SOURCE TEXT:

──────

OK… I’ve had time for checking Flux. I *think* I’ve made it work by “cheating” and looking at other threads, but 3 questions remain in my “example” for dummies…

a. My data are generated from y_\mathrm{d}=\sin(x_\mathrm{d}) with x_\mathrm{d}\in [-\frac{\pi}{2},\frac{\pi}{2}]. I generate N=100 data using `range`

. [Yes, I know this is stupidly simple, but it clarifies the understanding…]

b. My understanding is that `Flux`

needs data in the following form (at least for the `Dense`

layers…): `data = [(xd,yd)]`

where \mathrm{xd} \in \mathbb{T}^{n_x \times N} and \mathrm{yd} \in \mathbb{T}^{n_y \times N} – here, I have used \mathbb{T} to denote the type — I use `Float64`

.

I generate the data as follows:

```
# Packages
using Flux
using Plots; pyplot()
using Statistics
# Data
x_d = reshape(collect(range(-pi/2,pi/2,length=100)),1,100)
y_d = sin.(x_d)
plot(x_d',y_d') # just to check
data = [(x_d,y_d)]
```

c. I want to start with a single layer, thus with n_x = 1 inputs and n_y = 1 outputs, and the \tanh nonlinear output mapping. In other words, y = \tanh(wx+b) which has 2 parameters (w,b). This should allow for an ok first example “for dummies”.

──────

DATA FOR REVIEW:

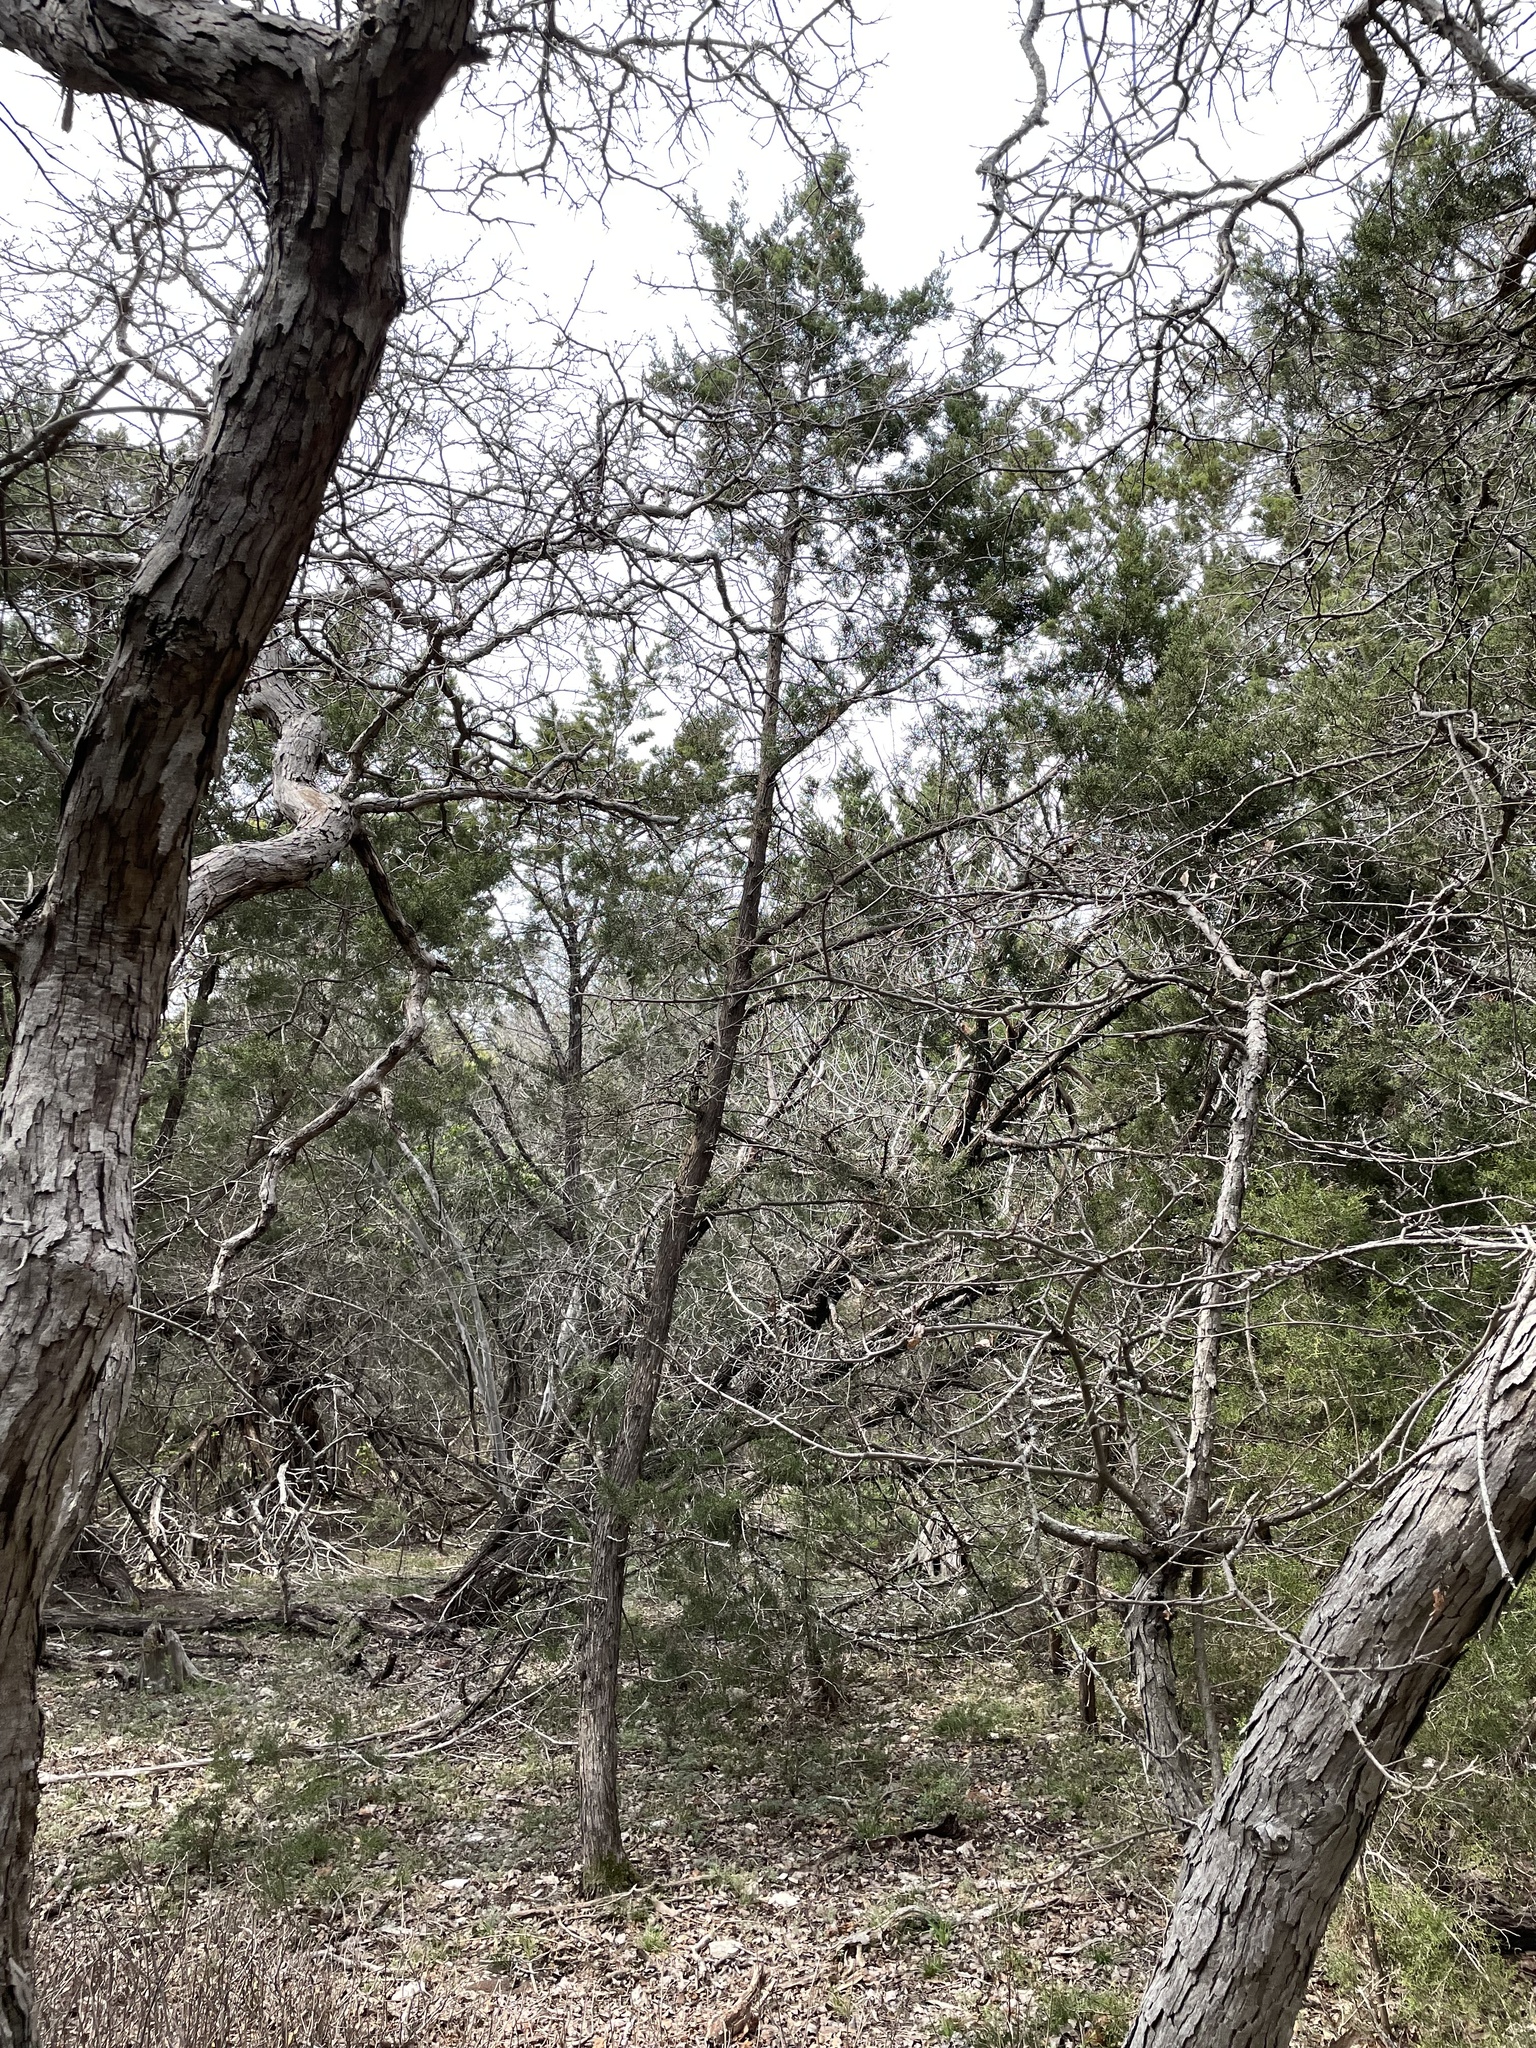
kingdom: Plantae
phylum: Tracheophyta
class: Pinopsida
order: Pinales
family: Cupressaceae
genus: Juniperus
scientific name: Juniperus ashei
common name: Mexican juniper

──────

WHAT THE TASK REQUIRES:
Carry on the forum post about fitting a sine curve with a single Flux layer, starting after its last sentence.

RESPONSE TO THIS EXERCISE:
d. My impression is that with the *basic* layer `Dense(nx,ny,sigma)`

where `sigma`

is the function for the output nonlinearity, I can set up the problem as follows — including (i) model `mod`

which is \tanh(wx+b) , (ii) parameter set `par`

which is (w,b) — `par`

also keeps track of the model, (iii) a fitting function `loss`

which is least squares, (iv) parameter optimization algorithm `opt`

, and (v) updating the parameters one time:

```
# Set up Flux problem
mod = Dense(1,1,tanh)
par = params(mod)
loss(x, y) = mean((mod(x).-y).^2)
opt = ADAM(0.002, (0.99, 0.999))
# One update of parameters
Flux.train!(loss,par,data,opt)
```

e. I can set up a sequence of (say, 1000) updates with command:

```
@Flux.epochs 1000 Flux.train!(loss,par,data,opt)
```

f. At any time, I can read the parameters `par`

and check the fitting (`loss`

) by commands:

```
par
loss(x_d,y_d)
```

**3 remaining problems**

- Flux seems to generate Float32 data.

- Can I change this to using Float64 somehow?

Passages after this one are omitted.